Les frais administratifs par dossier sont de max. 50 EUR (15 EUR si la demande est introduit par Internet).

a) Conciliation: Pour un litige financier les frais sont de maximum 100 EUR. Pour les autres litiges voir tarifs IV.b.

b) Expertise et Médiation: Les frais sont limités à la moitié de ceux de l’arbitrage (voir IV.c.).

c) Mini-arbitrage : dans l’Union européenne limité à 35 EUR et à 20 EUR par partie si plus de deux.

d) Arbitrage:

  1. L’enregistrement de la demande et la désignation du Tribunal Arbitral coûtent par partie 75 EUR en première instance et 200 EUR en appel.
  2. Les frais d'arbitrage (greffe & honoraires) sont de 100 EUR par heure (min.1h) avec un maximum en fonction de l'importance du litige (demande principale et éventuelle demande reconventionnelle) étant sur la:
    • 1ière tranche jusque 6.000 EUR : 10%
    • 2ième tranche de 6.000 jusque 12.000 EUR: 8%
    • 3ième tranche de 12.000 jusque 25.000 EUR: 6%
    • 4ième tranche de 25.000 jusque 125.000 EUR: 3 %
    • 5ième tranche de 125.000 jusque 250.000 EUR: 1,5 %
    • 6ième tranche de 250.000 jusque 625.000 EUR: 1%
    • 7ième tranche de 625.000 jusque 1.250.000 EUR: 0,5 %
    • 8ième tranche à partir de 1.250.000 EUR: 0,2 %
    Ces frais d’arbitrage ne sont pas redevables pour des créances non-contestées en première instance mais ils sont doublés en appel ou si le tribunal est composé de trois arbitres.
  3. Les frais exceptionnels.
    Une indemnité pour les frais d’avocats est, sauf accord contraire, attribuée d’office et fixée à 400 EUR ou calculée comme par les tribunaux dans le pays d’exécution. Les frais notamment entre autres d’audiences, d’audition de témoins, comparution des parties, d'expertise, de visite des lieux, de traduction, de copies supplémentaires, de recherche, de corrections et de récusation ne sont pas inclus; ils sont évalués par le tribunal arbitral et mis à charge d'une ou de plusieurs parties. La partie la plus diligente doit les consigner au greffe. Si la valeur du litige ne peut être déterminée, il appartient au greffe de fixer le montant couvrant les frais.
    Dans le seul cas de l'arrêt de l'arbitrage en 1ière instance, avant que la composition du Tribunal Arbitral soit notifiée aux parties, les frais prévus sont réduits aux frais administratifs.

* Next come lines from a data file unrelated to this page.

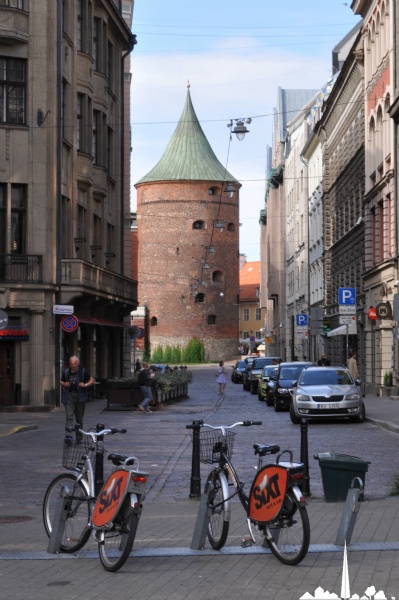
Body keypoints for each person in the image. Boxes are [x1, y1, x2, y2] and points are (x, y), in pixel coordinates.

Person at [60, 356, 94, 443]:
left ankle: (79, 438)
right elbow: (61, 381)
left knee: (79, 419)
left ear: (78, 364)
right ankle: (69, 436)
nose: (73, 365)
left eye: (74, 364)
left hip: (80, 397)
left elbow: (91, 380)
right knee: (69, 416)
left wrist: (85, 385)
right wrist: (65, 384)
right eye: (71, 364)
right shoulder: (67, 371)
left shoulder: (82, 371)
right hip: (69, 396)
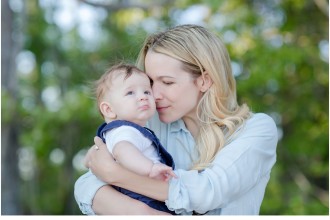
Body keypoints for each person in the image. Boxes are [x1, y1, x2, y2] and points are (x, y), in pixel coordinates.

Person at [74, 24, 278, 215]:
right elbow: (86, 186)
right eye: (151, 82)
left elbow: (208, 191)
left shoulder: (256, 129)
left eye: (167, 82)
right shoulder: (149, 123)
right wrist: (145, 213)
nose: (154, 94)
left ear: (204, 81)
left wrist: (115, 174)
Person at [76, 63, 177, 214]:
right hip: (144, 197)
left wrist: (88, 160)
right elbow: (123, 151)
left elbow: (89, 159)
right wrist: (151, 168)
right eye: (130, 93)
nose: (142, 97)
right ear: (108, 109)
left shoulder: (112, 133)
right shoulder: (127, 131)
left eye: (147, 92)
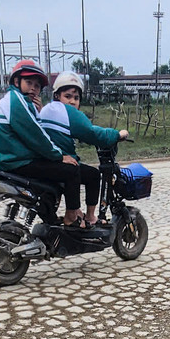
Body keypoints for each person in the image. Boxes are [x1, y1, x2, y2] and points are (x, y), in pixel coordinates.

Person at [0, 60, 85, 227]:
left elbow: (33, 130)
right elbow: (36, 136)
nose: (33, 88)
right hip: (15, 160)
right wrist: (59, 156)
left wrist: (37, 111)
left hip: (10, 158)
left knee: (51, 178)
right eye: (28, 82)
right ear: (17, 82)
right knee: (72, 170)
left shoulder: (16, 101)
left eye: (37, 85)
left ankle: (51, 221)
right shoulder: (17, 102)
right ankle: (72, 217)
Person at [39, 73, 129, 226]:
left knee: (81, 170)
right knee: (93, 175)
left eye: (76, 98)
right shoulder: (68, 113)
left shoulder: (47, 109)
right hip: (59, 162)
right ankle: (86, 216)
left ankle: (78, 214)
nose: (72, 101)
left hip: (45, 160)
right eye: (67, 96)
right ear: (57, 96)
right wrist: (118, 134)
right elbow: (94, 134)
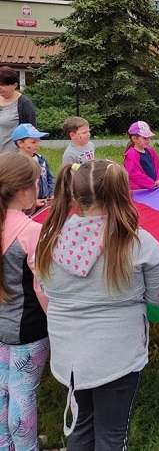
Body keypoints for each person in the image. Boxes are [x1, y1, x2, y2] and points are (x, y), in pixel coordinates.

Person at [35, 160, 159, 449]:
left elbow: (47, 287)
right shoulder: (139, 242)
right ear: (123, 194)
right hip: (118, 358)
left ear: (74, 195)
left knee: (78, 428)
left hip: (68, 356)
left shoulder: (48, 239)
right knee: (112, 436)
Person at [0, 152, 49, 451]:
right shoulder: (32, 232)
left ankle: (6, 443)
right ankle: (26, 446)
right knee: (23, 394)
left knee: (3, 390)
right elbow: (44, 288)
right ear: (24, 190)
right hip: (28, 330)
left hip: (2, 326)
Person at [11, 123, 54, 209]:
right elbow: (16, 188)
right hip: (26, 208)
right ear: (20, 143)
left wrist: (51, 193)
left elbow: (50, 178)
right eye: (33, 142)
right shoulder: (16, 164)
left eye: (38, 141)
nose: (37, 144)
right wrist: (33, 201)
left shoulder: (41, 160)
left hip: (44, 203)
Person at [0, 66, 36, 152]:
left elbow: (31, 134)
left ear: (14, 85)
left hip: (14, 158)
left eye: (3, 85)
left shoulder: (24, 104)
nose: (0, 87)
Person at [123, 121, 159, 190]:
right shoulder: (130, 155)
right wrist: (151, 184)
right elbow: (134, 174)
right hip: (140, 190)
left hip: (154, 187)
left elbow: (158, 166)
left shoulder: (151, 151)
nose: (148, 140)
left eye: (149, 138)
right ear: (134, 139)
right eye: (145, 138)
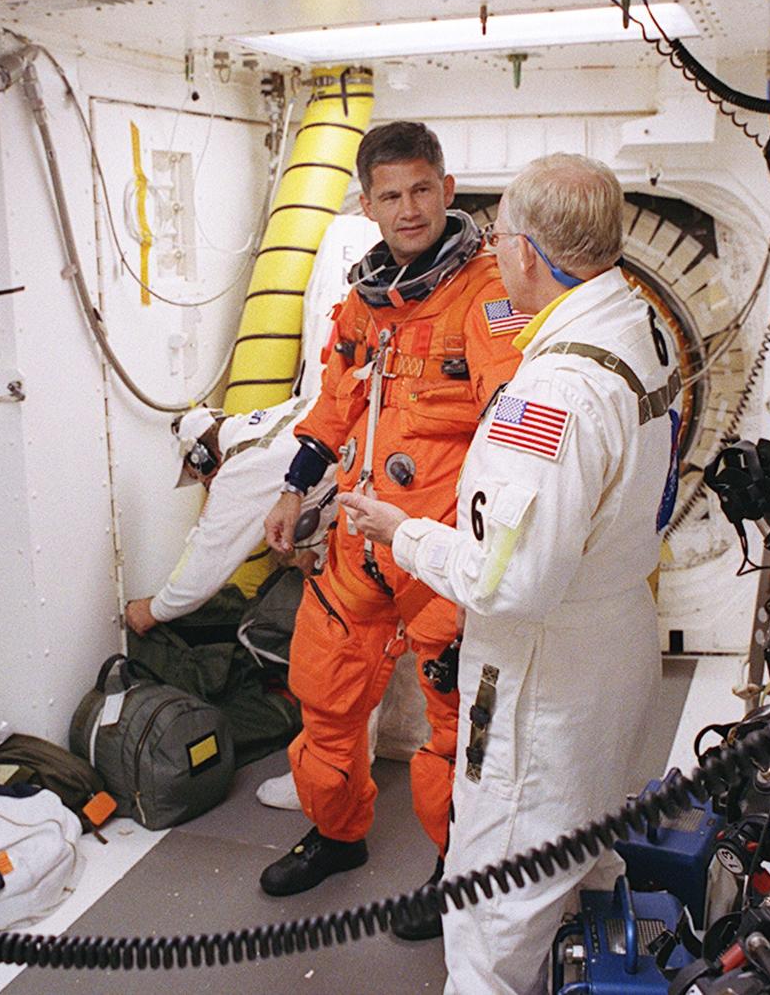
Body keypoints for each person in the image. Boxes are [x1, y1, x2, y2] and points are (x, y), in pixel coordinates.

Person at [341, 153, 682, 993]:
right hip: (614, 643)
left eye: (500, 241)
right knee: (581, 846)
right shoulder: (641, 331)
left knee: (494, 905)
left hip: (544, 672)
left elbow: (511, 581)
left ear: (527, 251)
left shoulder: (554, 393)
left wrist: (405, 533)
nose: (493, 255)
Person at [257, 122, 525, 933]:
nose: (408, 209)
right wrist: (292, 490)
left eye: (421, 190)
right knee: (325, 697)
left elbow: (515, 426)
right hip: (358, 543)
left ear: (446, 190)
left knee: (454, 732)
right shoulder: (363, 302)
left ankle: (455, 873)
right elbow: (335, 405)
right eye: (390, 195)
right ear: (368, 204)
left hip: (441, 553)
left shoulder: (491, 296)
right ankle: (339, 836)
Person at [124, 396, 332, 638]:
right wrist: (315, 552)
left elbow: (205, 565)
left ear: (201, 457)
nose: (206, 484)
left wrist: (153, 610)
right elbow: (324, 481)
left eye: (199, 475)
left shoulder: (239, 471)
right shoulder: (272, 417)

Tous les frais de déplacement et ceux causés par une dérogation au règlement sont aussi des frais exceptionnels. Les frais sont mentionnés hors taxes, impôts ou droits.

VI. Standard Dispute Rules

Sauf accord contraire entre les parties, l’Institut d’Arbitrage asbl de Bruxelles indique la commission ou la chambre d’arbitrage et le greffe qui organiseront et suivrons la procédure selon le règlement. Le greffe est le secrétariat d’une commission ou chambre d’arbitrage.

Le règlement peut en tous temps être modifié. Les modifications ne sont pas d'application pour une procédure déjà entamée ('lis pendenns'). La compétence d’interprétation des Standard Dispute Rules et de son application est attribuée à l’Institut d’Arbitrage asbl, Drève Sainte Anne 68b à 1020 Bruxelles.